The $61.7 million that has been earmarked for projects in Greene and $371 million in Washington are slices of a $64.8 billion pie that the commission anticipates being available for transportation projects across the commonwealth over the next 12 years. The commission updates its 12-year plan every two years, and the latest one goes into effect Oct. 1. No capital project can go forward unless it is included in the 12-year plan.

The economic upheaval sparked by COVID-19 is not reflected in the plan, according to Alexis Campbell, a PennDOT spokeswoman

“The process to update the 12-Year Program began 20 months ago, long before COVID was an issue,” Campbell said. “However, the (plan) will likely need to be modified to reflect any direct impacts due to COVID after the new federal fiscal year begins on Oct. 1.”

When the previous 12-year plan was adopted in 2018, the overall amount was $63.9 billion, so the latest plan represents an increase of almost $1 billion.

The funding will come from federal, state and local sources and, across the state, will be divided this way over the next four years: $11.4 billion for state highway and bridge projects; $9.4 billion for public transportation; $321 million for multimodal projects; $228 million for rail freight; and $138 million for aviation.
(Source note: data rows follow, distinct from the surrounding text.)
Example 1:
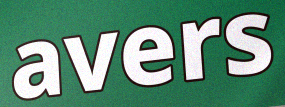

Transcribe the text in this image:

avers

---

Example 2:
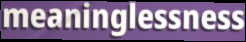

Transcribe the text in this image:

meaninglessness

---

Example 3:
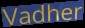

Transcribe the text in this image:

Vadher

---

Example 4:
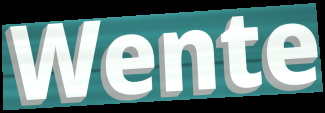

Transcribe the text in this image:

Wente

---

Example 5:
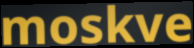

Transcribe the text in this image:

moskve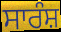
ਸਾਰੰਸ਼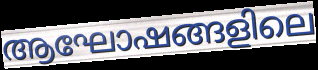
ആഘോഷങ്ങളിലെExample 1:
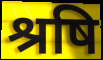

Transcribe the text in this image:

श्रषि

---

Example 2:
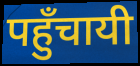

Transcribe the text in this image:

पहुँचायी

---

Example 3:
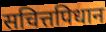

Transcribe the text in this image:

सचित्तपिधान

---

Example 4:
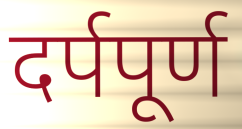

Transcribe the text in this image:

दर्पपूर्ण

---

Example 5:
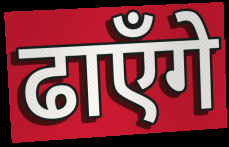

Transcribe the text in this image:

ढाएँगेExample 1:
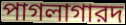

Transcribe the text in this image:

পাগলাগারদ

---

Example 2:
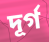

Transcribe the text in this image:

দূর্গ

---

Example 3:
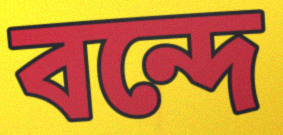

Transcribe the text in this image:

বন্দে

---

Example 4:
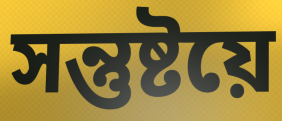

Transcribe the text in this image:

সন্তুষ্টয়ে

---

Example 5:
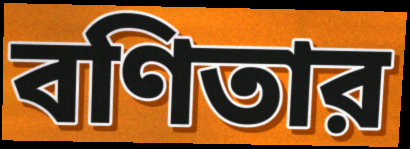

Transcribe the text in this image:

বণিতার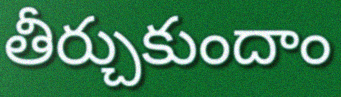
తీర్చుకుందాంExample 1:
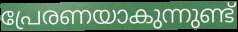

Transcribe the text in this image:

പ്രേരണയാകുന്നുണ്ട്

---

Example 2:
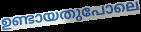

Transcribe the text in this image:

ഉണ്ടായതുപോലെ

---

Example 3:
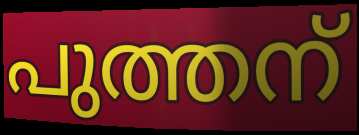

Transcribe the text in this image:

പുത്തന്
The projects in Greene County run the gamut from $2 million in drainage improvements; $8,000 in restoration work on U.S. Route 19 in Ruff Creek; and a $1.7 million bridge replacement on State Route 21 at Grinnage Run Road. In Washington County, the projects include resurfacing State Route 4018 from Avella Road to the West Virginia state line at a cost of $800,000; intersection improvements at the intersection of Bebout and Valleybrook roads at a cost of $2.6 million; a $1.9 million bridge replacement on State Route 1059 over Mingo Creek; and $1 million in signal upgrades on Jefferson Avenue in Canton Township.

The Washington County Transportation Authority is getting a bus replacement in the plan, as well as a maintenance facility and office equipment. Sheila Gombita, the executive director of the authority, said the plan holds the line on the state’s transportation’s needs, rather than expand upons them. But, she pointed out, that might be a best-case scenario given the fiscal constraints governments at all levels are operating under right now.
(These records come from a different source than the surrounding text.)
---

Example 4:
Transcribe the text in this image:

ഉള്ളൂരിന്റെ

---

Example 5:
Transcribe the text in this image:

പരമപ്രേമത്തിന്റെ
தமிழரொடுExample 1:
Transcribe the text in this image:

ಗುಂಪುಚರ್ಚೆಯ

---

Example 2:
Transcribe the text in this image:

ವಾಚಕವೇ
“I think everybody would like to see more,” Gombita said.

A complete listing of all the projects in Washington and Greene counties, and the 65 other counties in Pennsylvania, is available at talkpatransportation.com.

In a news release, PennDOT Secretary Yassmin Gramian said, “Investments in transportation are critical for keeping our communities connected to the global economy. While additional investment in our large transportation network is certainly needed, PennDOT takes pride in being a responsible steward of federal, state and local dollars to help improve infrastructure across all modes.”